Dans la ville provisoire

Quand le narrateur, tout juste sorti des études, se voit proposer par une énigmatique fondation de procéder à l’inventaire d’une traductrice célèbre dans la maison où elle vivait jusqu’il y a peu, il ne sait guère à quoi s’attendre. Cette mission aux contours flous l’entraîne dans une ville (qui, si elle n’est jamais nommée, évoque fortement Venise) dans laquelle la mer entre à fréquences régulières, comme le signalent des sirènes d’alarme. Sans avoir voulu rencontrer à l’hôpital celle dont il s’apprête à passer la vie et les écrits au tamis, il commence pourtant à se fondre dans ses gestes, à scruter le moindre ticket de caisse ou va jusqu’à appliquer sur ses doigts son vernis à ongles couleur Midnight Taupe.
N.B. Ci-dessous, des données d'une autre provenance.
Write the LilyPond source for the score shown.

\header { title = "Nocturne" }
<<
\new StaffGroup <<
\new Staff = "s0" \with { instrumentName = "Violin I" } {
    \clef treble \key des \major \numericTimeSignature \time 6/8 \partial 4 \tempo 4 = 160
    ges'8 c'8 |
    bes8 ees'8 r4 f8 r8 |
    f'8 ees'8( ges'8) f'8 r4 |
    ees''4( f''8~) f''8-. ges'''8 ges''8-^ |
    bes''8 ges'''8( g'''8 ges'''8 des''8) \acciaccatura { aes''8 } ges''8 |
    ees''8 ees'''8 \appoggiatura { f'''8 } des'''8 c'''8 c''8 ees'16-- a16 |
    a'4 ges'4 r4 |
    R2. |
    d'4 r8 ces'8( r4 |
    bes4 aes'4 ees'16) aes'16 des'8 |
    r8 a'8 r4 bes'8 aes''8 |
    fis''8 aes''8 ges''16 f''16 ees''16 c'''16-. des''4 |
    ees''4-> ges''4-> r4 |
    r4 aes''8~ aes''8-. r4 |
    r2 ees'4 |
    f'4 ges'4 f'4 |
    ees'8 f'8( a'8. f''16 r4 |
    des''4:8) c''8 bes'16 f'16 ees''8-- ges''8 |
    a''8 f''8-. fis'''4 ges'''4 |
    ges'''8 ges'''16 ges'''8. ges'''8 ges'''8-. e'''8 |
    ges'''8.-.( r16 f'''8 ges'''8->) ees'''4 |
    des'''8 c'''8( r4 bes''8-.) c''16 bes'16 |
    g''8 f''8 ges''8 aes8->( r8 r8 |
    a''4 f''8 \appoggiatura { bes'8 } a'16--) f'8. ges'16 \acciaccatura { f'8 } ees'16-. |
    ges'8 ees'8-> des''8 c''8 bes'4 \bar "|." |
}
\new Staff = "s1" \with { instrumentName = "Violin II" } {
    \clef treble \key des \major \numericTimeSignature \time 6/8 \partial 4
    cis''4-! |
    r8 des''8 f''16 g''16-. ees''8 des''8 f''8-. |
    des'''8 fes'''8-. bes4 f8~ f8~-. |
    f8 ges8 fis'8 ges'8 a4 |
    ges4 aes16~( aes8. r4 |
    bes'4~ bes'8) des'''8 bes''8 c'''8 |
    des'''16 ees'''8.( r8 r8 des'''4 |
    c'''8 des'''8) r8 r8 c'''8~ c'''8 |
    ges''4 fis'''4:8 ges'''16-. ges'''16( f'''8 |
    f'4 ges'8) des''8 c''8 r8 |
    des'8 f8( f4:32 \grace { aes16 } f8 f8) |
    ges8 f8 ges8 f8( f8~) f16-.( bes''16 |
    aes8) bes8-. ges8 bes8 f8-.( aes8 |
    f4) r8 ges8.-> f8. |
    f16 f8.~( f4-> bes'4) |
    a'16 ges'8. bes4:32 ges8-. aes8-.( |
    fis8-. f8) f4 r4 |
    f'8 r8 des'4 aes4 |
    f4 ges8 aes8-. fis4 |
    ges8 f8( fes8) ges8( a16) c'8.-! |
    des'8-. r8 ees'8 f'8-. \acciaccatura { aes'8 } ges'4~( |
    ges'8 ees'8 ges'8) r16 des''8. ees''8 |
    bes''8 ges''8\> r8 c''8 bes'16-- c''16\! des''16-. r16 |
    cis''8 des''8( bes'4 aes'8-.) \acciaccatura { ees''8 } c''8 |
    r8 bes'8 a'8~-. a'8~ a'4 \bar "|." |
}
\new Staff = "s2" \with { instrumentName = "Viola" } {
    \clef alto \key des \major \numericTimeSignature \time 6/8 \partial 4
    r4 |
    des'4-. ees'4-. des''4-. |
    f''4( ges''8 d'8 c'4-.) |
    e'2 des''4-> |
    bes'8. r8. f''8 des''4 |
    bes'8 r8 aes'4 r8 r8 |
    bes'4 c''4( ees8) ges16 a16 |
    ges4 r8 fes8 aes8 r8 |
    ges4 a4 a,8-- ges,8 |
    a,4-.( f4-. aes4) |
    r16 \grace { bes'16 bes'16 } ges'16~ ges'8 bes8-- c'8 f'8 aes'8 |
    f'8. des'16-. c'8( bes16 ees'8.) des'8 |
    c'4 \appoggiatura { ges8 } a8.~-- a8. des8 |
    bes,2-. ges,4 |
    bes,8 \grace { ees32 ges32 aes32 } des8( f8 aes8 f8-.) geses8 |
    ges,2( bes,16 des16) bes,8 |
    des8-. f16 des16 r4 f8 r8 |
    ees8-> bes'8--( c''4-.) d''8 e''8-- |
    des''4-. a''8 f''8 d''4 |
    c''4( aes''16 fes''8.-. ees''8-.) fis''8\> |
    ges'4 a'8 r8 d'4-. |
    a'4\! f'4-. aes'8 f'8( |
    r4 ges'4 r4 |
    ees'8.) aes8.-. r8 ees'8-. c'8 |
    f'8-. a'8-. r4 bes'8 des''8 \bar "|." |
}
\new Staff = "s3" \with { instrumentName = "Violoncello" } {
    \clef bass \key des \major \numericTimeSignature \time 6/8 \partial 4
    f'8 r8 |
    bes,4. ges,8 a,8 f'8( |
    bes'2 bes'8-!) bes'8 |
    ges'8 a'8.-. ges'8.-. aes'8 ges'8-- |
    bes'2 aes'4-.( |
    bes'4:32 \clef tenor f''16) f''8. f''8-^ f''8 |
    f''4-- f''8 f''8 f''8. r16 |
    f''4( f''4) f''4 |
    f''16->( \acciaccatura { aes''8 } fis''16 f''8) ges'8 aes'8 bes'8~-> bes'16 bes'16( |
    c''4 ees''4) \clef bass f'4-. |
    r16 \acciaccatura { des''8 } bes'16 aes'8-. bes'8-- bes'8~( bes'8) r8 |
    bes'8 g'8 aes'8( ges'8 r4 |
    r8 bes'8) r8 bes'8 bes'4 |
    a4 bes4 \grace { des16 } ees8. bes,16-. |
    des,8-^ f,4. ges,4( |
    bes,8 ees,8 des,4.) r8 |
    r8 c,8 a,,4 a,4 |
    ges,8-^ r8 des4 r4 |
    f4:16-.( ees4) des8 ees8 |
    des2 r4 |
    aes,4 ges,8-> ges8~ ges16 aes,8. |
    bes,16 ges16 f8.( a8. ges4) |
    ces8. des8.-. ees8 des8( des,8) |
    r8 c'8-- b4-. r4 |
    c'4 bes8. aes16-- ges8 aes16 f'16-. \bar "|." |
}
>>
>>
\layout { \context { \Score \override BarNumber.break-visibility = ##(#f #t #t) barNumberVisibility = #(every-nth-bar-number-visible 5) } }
Comme une façon pour lui de prendre la tangente ou de dissoudre les nouvelles moroses du monde extérieur, qui ne lui arrivent que par téléphone. Dans ce roman atmosphérique et volontairement flottant, Bruno Pellegrino ( Là-bas août est un mois d’automne) nous arrime au bastingage d’un temps élastique et fait sourdre l’étrangeté à travers chaque mur, à la manière de l’illustratrice Anne Brouillard, dans son album Le Rêve du poisson (Sarbacane, 2009). À travers son hublot parfois troublant, c’est un kaléidoscope de l’infra-ordinaire d’une vie -mais aussi d’une ville- qui transparaît.

De Bruno Pellegrino, éditions Zoé, 128 pages.